Reference no: EM132933806
In 2012, Bibi bv plans to invest an amount of 1,000,000 in a machinery that will produce product Api. The economic life of this investment is 10 years and the residual value is equal to 200,000,-. When determining the interest costs, Bibi bv assumes a percentage of 8% over the average capital invested in the machine over the entire life. The remaining constant costs are 22,000,-. Bibi bv expects 5.000 units to be generated annually with the investment. In the manufacture of Api, the net raw material consumption is equal to 2.4 kg for a standard waste of 20%. A kilo of raw material costs 5 euros, and the waste yields 1 euro per kg. Per product, a 1.5 man-hour is required at 25 euros per man-hour excluding 20% social charges. The other variable costs are 10.60 euros per product. The profit per product API is equal to 20% of the sales price. The tax payable by Bibi bv amounts to 30% of the profit.
Problem A. Determine the sales price of the product Api.

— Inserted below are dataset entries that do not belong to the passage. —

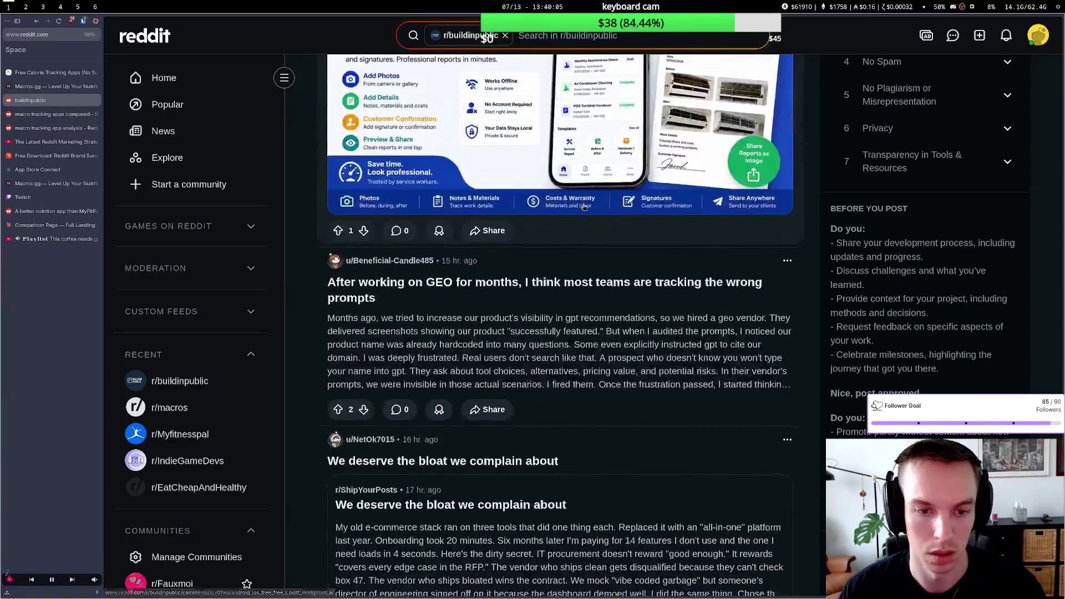
scroll(583, 204, "down", 4)
scroll(583, 208, "down", 5)
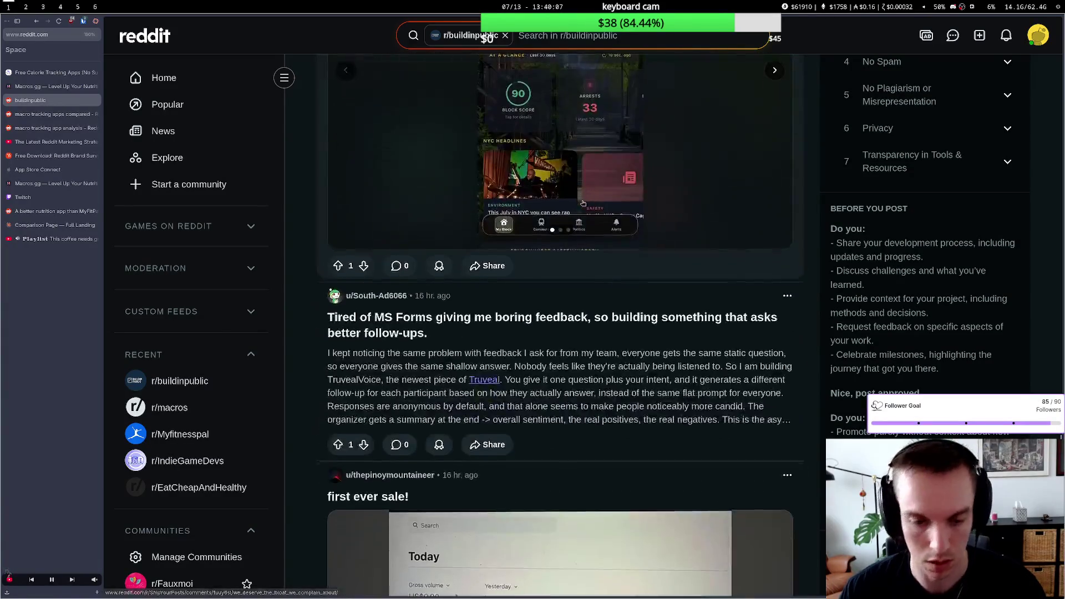
scroll(583, 204, "down", 5)
scroll(584, 205, "down", 1)
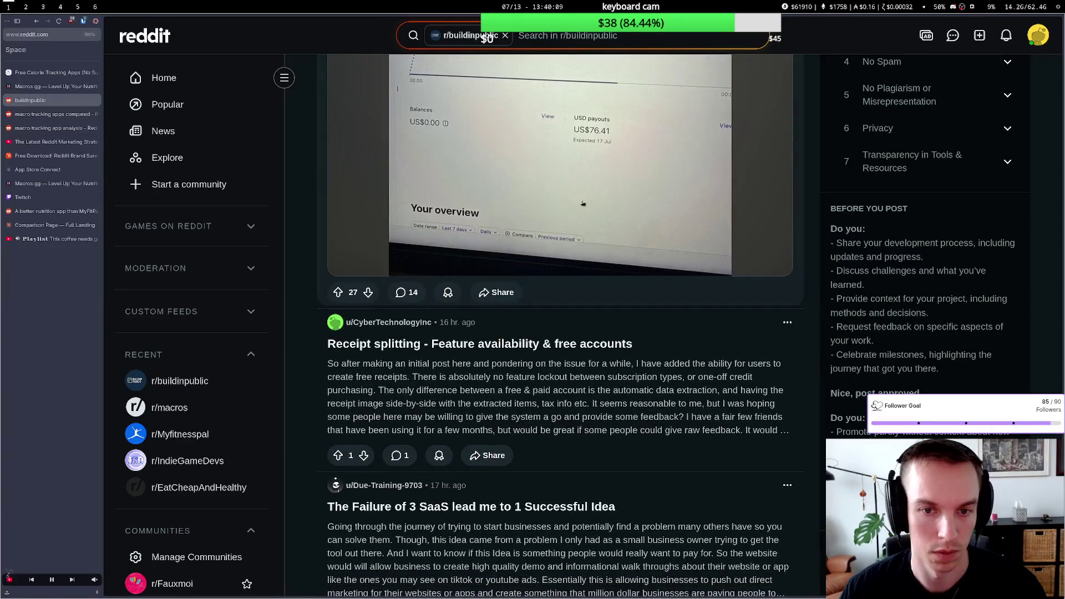
scroll(583, 204, "up", 2)
scroll(583, 204, "up", 3)
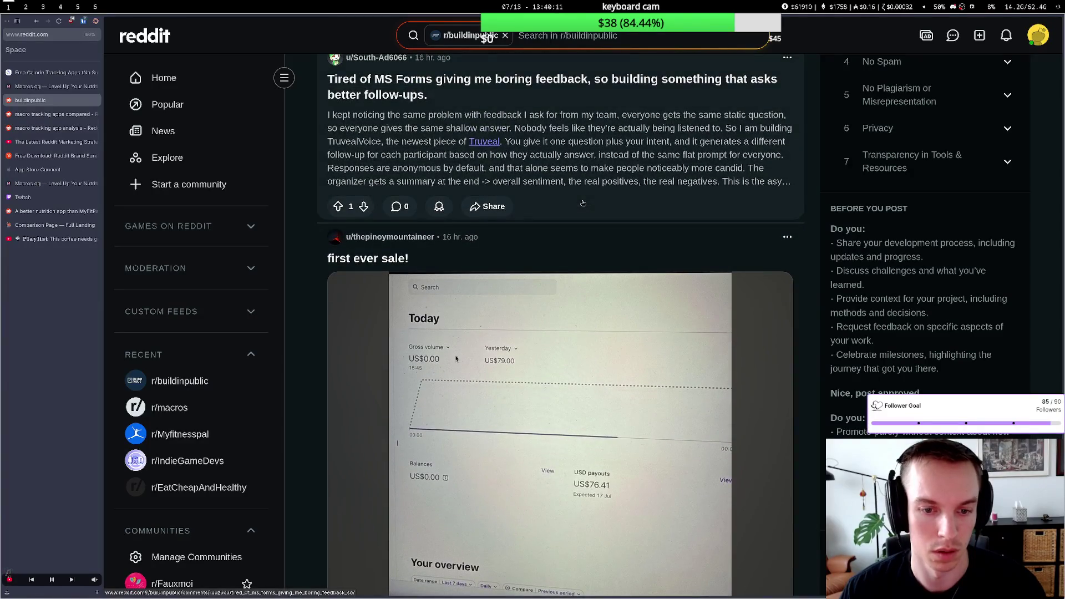
scroll(583, 204, "down", 6)
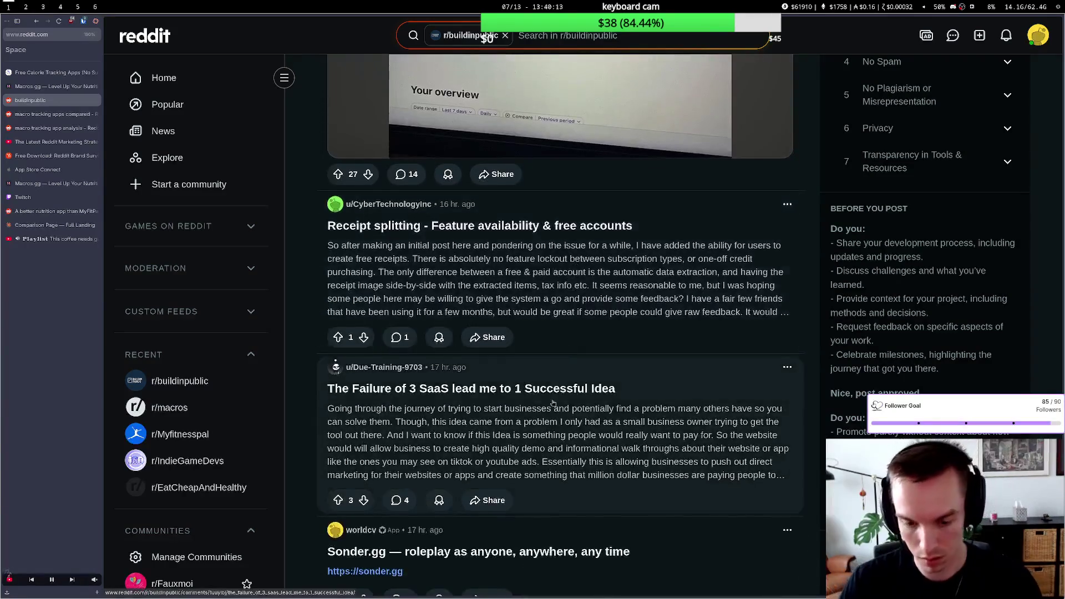
scroll(550, 439, "down", 2)
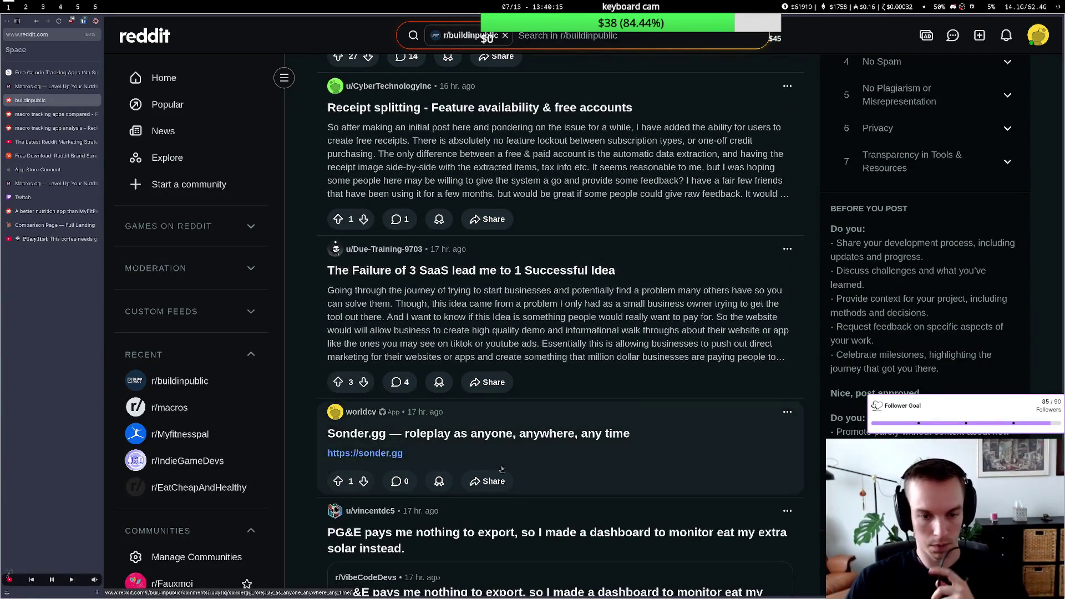
left_click(426, 438)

Problem B. In the event of a decision whether to invest in the machinery, Bibi bv is guided by the method of payback period. Calculate the cash flows associated with the investment project for individual years. When calculating cash flows, a corporate tax rate of 30% should be taken into account.
Problem C. Determine the payback period. Assume that cash flows arrive evenly over the year.
Problem D. The management of Bibi bv decides to make the decision on whether to invest in the machinery depend on the net constant value method. This is calculated with a desired interest rate of 10%. Calculate the net constant value of the investment. Assume that cash flows will arrive at the end of the year.